Task item A:
Copy out the lines of the records word for word, beginning with the line containing "man last Monday, when a witness says he" and ending with the line containing "Saturday morning. A plumber was called", both included.

(Beginning of Document section)

If the left hadn’t been filled with pig-headed obstinacy, then Jean-Luc Mélenchon and Benoit Hamon would have kissed and made up by now. However, if there’s a chance to split into smaller warring factions, the left will never miss the opportunity. With Benoit Hamon or Jean-Luc Mélenchon as the left candidate, then France could have turned sharply left in repudiation of the current president Francois Hollande’s middling centrism.
Francois Fillon is the Scott Walker of French politics, working in a country with a hard-line secularism. He would have slashed the French state, and burned the country’s welfare systems, in the same way that Scott Walker have turned Wisconsin into an economic basket case. He was the morality candidate, until his own morality suffered a blow under the Penelopegate affair.

(End of Document section)
(Beginning of Source records)

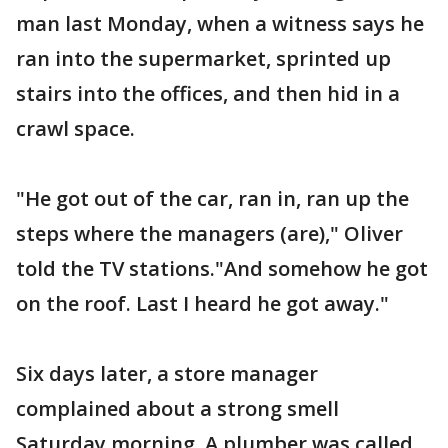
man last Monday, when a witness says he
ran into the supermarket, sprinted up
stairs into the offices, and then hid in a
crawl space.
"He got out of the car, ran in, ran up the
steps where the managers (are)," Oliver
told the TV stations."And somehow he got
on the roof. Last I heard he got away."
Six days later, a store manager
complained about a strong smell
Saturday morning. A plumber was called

(End of Source records)
(Beginning of Source records)

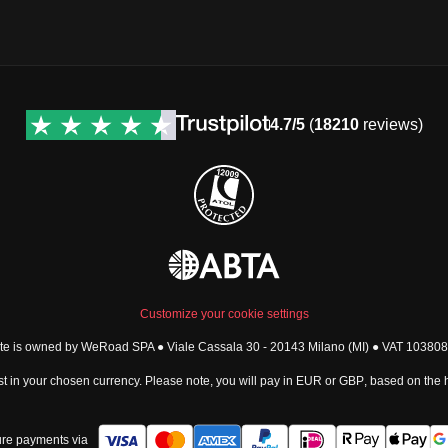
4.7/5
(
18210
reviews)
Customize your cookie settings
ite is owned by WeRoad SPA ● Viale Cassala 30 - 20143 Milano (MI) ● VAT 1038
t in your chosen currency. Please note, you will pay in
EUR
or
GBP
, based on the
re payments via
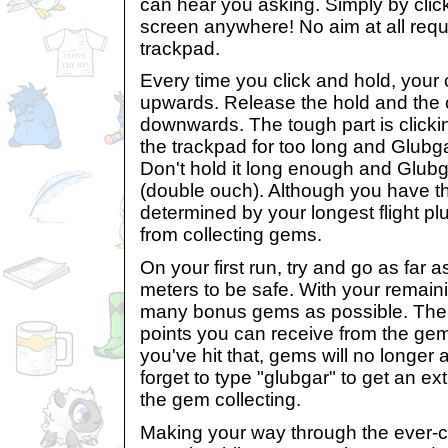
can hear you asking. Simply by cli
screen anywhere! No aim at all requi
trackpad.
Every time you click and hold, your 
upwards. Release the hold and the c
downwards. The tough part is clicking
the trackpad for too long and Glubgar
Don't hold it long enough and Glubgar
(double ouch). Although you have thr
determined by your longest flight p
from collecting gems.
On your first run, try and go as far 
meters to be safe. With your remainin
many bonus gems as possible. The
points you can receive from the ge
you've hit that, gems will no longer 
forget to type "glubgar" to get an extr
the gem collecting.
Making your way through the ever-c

(End of Source records)
(Beginning of Source records)

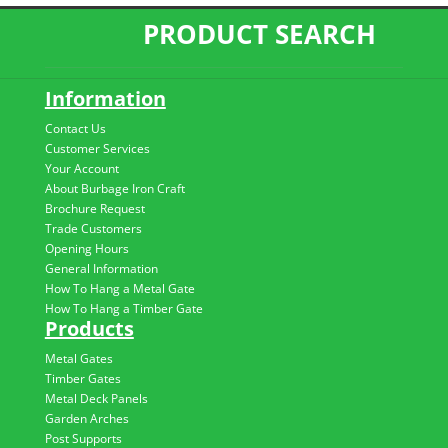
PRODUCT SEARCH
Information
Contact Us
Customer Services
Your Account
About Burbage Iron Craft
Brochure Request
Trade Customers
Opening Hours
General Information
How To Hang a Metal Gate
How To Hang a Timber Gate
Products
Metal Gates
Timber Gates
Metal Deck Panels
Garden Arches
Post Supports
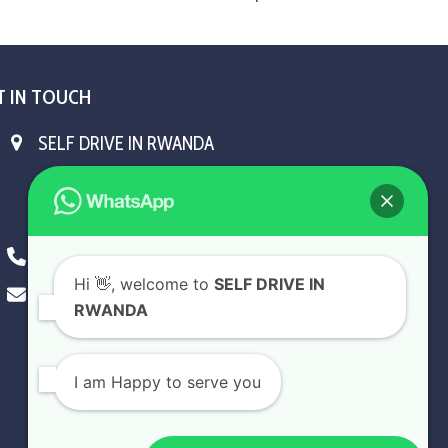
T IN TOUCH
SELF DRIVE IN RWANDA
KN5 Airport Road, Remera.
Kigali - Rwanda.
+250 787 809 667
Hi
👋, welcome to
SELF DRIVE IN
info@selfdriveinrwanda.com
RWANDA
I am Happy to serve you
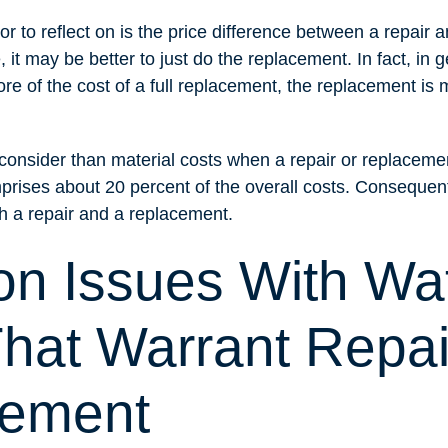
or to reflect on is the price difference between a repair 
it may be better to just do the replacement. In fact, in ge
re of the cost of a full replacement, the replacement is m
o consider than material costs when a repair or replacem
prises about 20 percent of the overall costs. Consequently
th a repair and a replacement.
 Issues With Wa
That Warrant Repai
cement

(End of Source records)

Task item B:
Carry on the piece about the French presidential candidates from the point where it stops.

Output A:
man last Monday, when a witness says he
ran into the supermarket, sprinted up
stairs into the offices, and then hid in a
crawl space.
"He got out of the car, ran in, ran up the
steps where the managers (are)," Oliver
told the TV stations."And somehow he got
on the roof. Last I heard he got away."
Six days later, a store manager
complained about a strong smell
Saturday morning. A plumber was called

Output B:
Francois Bayrou has dropped out of the race, in favour of the current poll darling Emmanuel Macron, who we’ll get to in a moment. Bayrou is the child of a centrist liberal movement that has spent its powder, and which is dwindling in French politics. After gaining 18% of the vote in the 2007 French election, Bayrou’s party entered the National Assembly with 7.6% of the vote and with three seats. A win for Bayrou, unlikely as it always was, could have re-energized the Democratic Movement party he leads.
And then there is Emmanuel Macron, the ‘radical centrist’ who loves Europe and diversity, and who dares to speak truth to power by admitting that France’s colonialism in Algeria was a crime against humanity. I’ve written too many articles about Macron, and nothing has basically changed. Macron is still the likeliest to get into the 2nd round with Le Pen, and if he does there will be a dust-up with Germany about its policies toward Southern Europe. If Martin Schulz subsequently wins the elections in Germany in September, then the whole of Europe will pivot to the centre-left after a decade or Merkelism.
Each candidate brings different paths to France, and that’s why I said that the most interesting thing about the French election isn’t whether Le Pen will win – she won’t – but who will be the one to beat her. At the moment it looks like Macron, and if he can keep his tongue in check and doesn’t cause too much disaster in his campaign, he’s the one who is most likely to be the next President of The Republic.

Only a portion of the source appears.